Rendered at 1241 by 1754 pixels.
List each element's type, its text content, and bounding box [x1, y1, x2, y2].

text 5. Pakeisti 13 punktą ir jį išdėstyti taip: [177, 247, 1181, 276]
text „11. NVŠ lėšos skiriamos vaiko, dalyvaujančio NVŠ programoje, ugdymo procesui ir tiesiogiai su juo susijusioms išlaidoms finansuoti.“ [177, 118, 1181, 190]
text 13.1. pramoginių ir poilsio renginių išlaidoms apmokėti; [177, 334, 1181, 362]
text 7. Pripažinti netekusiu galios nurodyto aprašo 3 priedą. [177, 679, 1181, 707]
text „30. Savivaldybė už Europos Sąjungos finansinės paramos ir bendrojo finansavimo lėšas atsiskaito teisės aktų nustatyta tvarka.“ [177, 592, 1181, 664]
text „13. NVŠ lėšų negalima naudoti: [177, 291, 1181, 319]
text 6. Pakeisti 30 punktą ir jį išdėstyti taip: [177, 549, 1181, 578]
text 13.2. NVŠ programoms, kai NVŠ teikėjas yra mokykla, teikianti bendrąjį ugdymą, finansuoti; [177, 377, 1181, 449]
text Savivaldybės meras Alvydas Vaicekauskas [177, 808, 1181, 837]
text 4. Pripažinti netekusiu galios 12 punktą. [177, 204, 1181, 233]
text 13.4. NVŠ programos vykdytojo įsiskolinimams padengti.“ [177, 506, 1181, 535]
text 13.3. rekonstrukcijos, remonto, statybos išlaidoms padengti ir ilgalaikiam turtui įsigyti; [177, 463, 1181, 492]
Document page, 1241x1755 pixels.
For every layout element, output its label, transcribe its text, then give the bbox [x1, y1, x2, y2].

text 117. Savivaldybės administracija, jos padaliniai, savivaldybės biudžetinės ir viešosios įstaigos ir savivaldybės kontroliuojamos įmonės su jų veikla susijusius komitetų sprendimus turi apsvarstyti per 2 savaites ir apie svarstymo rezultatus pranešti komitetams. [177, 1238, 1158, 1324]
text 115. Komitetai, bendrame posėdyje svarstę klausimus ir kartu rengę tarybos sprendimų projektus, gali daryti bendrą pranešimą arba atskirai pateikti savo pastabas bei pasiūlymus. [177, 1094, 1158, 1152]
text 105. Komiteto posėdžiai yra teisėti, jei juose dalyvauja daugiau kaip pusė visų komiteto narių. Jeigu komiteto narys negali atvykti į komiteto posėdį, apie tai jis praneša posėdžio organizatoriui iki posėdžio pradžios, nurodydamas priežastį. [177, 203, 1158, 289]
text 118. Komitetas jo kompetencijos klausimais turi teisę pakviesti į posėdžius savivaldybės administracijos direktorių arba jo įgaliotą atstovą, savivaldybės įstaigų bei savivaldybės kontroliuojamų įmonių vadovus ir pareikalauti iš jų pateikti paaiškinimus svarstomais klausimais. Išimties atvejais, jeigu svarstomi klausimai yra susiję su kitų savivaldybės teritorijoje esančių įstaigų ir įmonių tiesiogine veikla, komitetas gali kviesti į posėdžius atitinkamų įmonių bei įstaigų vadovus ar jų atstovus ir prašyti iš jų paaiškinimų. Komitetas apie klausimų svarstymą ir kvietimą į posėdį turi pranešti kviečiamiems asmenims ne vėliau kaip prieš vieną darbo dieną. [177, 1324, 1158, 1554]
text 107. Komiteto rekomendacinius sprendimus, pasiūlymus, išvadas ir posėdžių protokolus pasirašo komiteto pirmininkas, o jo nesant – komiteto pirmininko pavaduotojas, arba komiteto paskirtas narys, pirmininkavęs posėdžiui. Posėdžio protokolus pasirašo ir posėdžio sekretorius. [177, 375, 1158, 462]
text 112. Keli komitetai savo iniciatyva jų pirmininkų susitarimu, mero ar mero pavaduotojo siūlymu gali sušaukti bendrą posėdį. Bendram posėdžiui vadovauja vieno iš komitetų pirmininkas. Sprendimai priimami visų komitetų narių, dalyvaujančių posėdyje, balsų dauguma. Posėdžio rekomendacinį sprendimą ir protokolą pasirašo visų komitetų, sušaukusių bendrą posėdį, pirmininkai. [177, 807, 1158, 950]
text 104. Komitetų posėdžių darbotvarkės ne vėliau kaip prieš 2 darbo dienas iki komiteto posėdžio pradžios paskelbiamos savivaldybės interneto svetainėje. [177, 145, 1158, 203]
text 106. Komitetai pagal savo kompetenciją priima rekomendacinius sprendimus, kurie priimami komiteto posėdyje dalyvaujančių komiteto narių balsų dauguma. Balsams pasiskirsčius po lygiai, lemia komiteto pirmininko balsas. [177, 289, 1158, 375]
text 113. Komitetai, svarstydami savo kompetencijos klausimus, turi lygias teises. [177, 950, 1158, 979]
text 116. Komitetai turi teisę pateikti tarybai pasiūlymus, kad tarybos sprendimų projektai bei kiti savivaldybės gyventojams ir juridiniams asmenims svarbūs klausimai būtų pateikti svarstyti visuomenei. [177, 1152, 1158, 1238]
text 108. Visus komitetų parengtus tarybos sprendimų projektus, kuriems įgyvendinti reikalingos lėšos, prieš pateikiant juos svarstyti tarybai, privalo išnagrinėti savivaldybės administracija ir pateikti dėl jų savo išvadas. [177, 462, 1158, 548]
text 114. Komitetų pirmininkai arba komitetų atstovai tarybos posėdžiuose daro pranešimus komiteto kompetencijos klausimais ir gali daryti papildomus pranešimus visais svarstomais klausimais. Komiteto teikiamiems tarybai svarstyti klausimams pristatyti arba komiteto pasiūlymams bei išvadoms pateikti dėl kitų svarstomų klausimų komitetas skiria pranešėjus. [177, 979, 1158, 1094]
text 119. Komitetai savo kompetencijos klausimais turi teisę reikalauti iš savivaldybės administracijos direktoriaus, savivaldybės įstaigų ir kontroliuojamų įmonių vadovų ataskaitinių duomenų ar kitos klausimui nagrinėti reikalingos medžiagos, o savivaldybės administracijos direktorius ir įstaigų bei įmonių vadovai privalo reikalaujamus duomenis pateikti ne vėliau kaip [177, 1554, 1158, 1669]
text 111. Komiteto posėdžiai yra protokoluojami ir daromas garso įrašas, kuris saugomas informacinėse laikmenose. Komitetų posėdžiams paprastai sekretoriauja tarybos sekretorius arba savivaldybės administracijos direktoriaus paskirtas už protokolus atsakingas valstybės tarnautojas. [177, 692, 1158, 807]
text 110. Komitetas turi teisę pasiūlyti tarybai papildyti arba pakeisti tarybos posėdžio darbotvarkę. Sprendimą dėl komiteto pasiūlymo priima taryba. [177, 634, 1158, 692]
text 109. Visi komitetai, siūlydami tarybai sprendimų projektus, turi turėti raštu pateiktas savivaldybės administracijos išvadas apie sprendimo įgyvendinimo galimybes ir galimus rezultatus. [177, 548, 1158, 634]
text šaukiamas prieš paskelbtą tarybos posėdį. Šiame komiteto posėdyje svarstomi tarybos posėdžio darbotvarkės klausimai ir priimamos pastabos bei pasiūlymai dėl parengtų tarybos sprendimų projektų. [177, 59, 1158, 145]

========

_Do this_
Please reproduce every row above word for word, with no line changed or left out.

_Finished exercise_
Rendered at 1241 by 1754 pixels.
List each element's type, its text content, and bounding box [x1, y1, x2, y2].

text 5. Pakeisti 13 punktą ir jį išdėstyti taip: [177, 247, 1181, 276]
text „11. NVŠ lėšos skiriamos vaiko, dalyvaujančio NVŠ programoje, ugdymo procesui ir tiesiogiai su juo susijusioms išlaidoms finansuoti.“ [177, 118, 1181, 190]
text 13.1. pramoginių ir poilsio renginių išlaidoms apmokėti; [177, 334, 1181, 362]
text 7. Pripažinti netekusiu galios nurodyto aprašo 3 priedą. [177, 679, 1181, 707]
text „30. Savivaldybė už Europos Sąjungos finansinės paramos ir bendrojo finansavimo lėšas atsiskaito teisės aktų nustatyta tvarka.“ [177, 592, 1181, 664]
text „13. NVŠ lėšų negalima naudoti: [177, 291, 1181, 319]
text 6. Pakeisti 30 punktą ir jį išdėstyti taip: [177, 549, 1181, 578]
text 13.2. NVŠ programoms, kai NVŠ teikėjas yra mokykla, teikianti bendrąjį ugdymą, finansuoti; [177, 377, 1181, 449]
text Savivaldybės meras Alvydas Vaicekauskas [177, 808, 1181, 837]
text 4. Pripažinti netekusiu galios 12 punktą. [177, 204, 1181, 233]
text 13.4. NVŠ programos vykdytojo įsiskolinimams padengti.“ [177, 506, 1181, 535]
text 13.3. rekonstrukcijos, remonto, statybos išlaidoms padengti ir ilgalaikiam turtui įsigyti; [177, 463, 1181, 492]
Document page, 1241x1755 pixels.
For every layout element, output its label, transcribe its text, then give the bbox [x1, y1, x2, y2].

text 117. Savivaldybės administracija, jos padaliniai, savivaldybės biudžetinės ir viešosios įstaigos ir savivaldybės kontroliuojamos įmonės su jų veikla susijusius komitetų sprendimus turi apsvarstyti per 2 savaites ir apie svarstymo rezultatus pranešti komitetams. [177, 1238, 1158, 1324]
text 115. Komitetai, bendrame posėdyje svarstę klausimus ir kartu rengę tarybos sprendimų projektus, gali daryti bendrą pranešimą arba atskirai pateikti savo pastabas bei pasiūlymus. [177, 1094, 1158, 1152]
text 105. Komiteto posėdžiai yra teisėti, jei juose dalyvauja daugiau kaip pusė visų komiteto narių. Jeigu komiteto narys negali atvykti į komiteto posėdį, apie tai jis praneša posėdžio organizatoriui iki posėdžio pradžios, nurodydamas priežastį. [177, 203, 1158, 289]
text 118. Komitetas jo kompetencijos klausimais turi teisę pakviesti į posėdžius savivaldybės administracijos direktorių arba jo įgaliotą atstovą, savivaldybės įstaigų bei savivaldybės kontroliuojamų įmonių vadovus ir pareikalauti iš jų pateikti paaiškinimus svarstomais klausimais. Išimties atvejais, jeigu svarstomi klausimai yra susiję su kitų savivaldybės teritorijoje esančių įstaigų ir įmonių tiesiogine veikla, komitetas gali kviesti į posėdžius atitinkamų įmonių bei įstaigų vadovus ar jų atstovus ir prašyti iš jų paaiškinimų. Komitetas apie klausimų svarstymą ir kvietimą į posėdį turi pranešti kviečiamiems asmenims ne vėliau kaip prieš vieną darbo dieną. [177, 1324, 1158, 1554]
text 107. Komiteto rekomendacinius sprendimus, pasiūlymus, išvadas ir posėdžių protokolus pasirašo komiteto pirmininkas, o jo nesant – komiteto pirmininko pavaduotojas, arba komiteto paskirtas narys, pirmininkavęs posėdžiui. Posėdžio protokolus pasirašo ir posėdžio sekretorius. [177, 375, 1158, 462]
text 112. Keli komitetai savo iniciatyva jų pirmininkų susitarimu, mero ar mero pavaduotojo siūlymu gali sušaukti bendrą posėdį. Bendram posėdžiui vadovauja vieno iš komitetų pirmininkas. Sprendimai priimami visų komitetų narių, dalyvaujančių posėdyje, balsų dauguma. Posėdžio rekomendacinį sprendimą ir protokolą pasirašo visų komitetų, sušaukusių bendrą posėdį, pirmininkai. [177, 807, 1158, 950]
text 104. Komitetų posėdžių darbotvarkės ne vėliau kaip prieš 2 darbo dienas iki komiteto posėdžio pradžios paskelbiamos savivaldybės interneto svetainėje. [177, 145, 1158, 203]
text 106. Komitetai pagal savo kompetenciją priima rekomendacinius sprendimus, kurie priimami komiteto posėdyje dalyvaujančių komiteto narių balsų dauguma. Balsams pasiskirsčius po lygiai, lemia komiteto pirmininko balsas. [177, 289, 1158, 375]
text 113. Komitetai, svarstydami savo kompetencijos klausimus, turi lygias teises. [177, 950, 1158, 979]
text 116. Komitetai turi teisę pateikti tarybai pasiūlymus, kad tarybos sprendimų projektai bei kiti savivaldybės gyventojams ir juridiniams asmenims svarbūs klausimai būtų pateikti svarstyti visuomenei. [177, 1152, 1158, 1238]
text 108. Visus komitetų parengtus tarybos sprendimų projektus, kuriems įgyvendinti reikalingos lėšos, prieš pateikiant juos svarstyti tarybai, privalo išnagrinėti savivaldybės administracija ir pateikti dėl jų savo išvadas. [177, 462, 1158, 548]
text 114. Komitetų pirmininkai arba komitetų atstovai tarybos posėdžiuose daro pranešimus komiteto kompetencijos klausimais ir gali daryti papildomus pranešimus visais svarstomais klausimais. Komiteto teikiamiems tarybai svarstyti klausimams pristatyti arba komiteto pasiūlymams bei išvadoms pateikti dėl kitų svarstomų klausimų komitetas skiria pranešėjus. [177, 979, 1158, 1094]
text 119. Komitetai savo kompetencijos klausimais turi teisę reikalauti iš savivaldybės administracijos direktoriaus, savivaldybės įstaigų ir kontroliuojamų įmonių vadovų ataskaitinių duomenų ar kitos klausimui nagrinėti reikalingos medžiagos, o savivaldybės administracijos direktorius ir įstaigų bei įmonių vadovai privalo reikalaujamus duomenis pateikti ne vėliau kaip [177, 1554, 1158, 1669]
text 111. Komiteto posėdžiai yra protokoluojami ir daromas garso įrašas, kuris saugomas informacinėse laikmenose. Komitetų posėdžiams paprastai sekretoriauja tarybos sekretorius arba savivaldybės administracijos direktoriaus paskirtas už protokolus atsakingas valstybės tarnautojas. [177, 692, 1158, 807]
text 110. Komitetas turi teisę pasiūlyti tarybai papildyti arba pakeisti tarybos posėdžio darbotvarkę. Sprendimą dėl komiteto pasiūlymo priima taryba. [177, 634, 1158, 692]
text 109. Visi komitetai, siūlydami tarybai sprendimų projektus, turi turėti raštu pateiktas savivaldybės administracijos išvadas apie sprendimo įgyvendinimo galimybes ir galimus rezultatus. [177, 548, 1158, 634]
text šaukiamas prieš paskelbtą tarybos posėdį. Šiame komiteto posėdyje svarstomi tarybos posėdžio darbotvarkės klausimai ir priimamos pastabos bei pasiūlymai dėl parengtų tarybos sprendimų projektų. [177, 59, 1158, 145]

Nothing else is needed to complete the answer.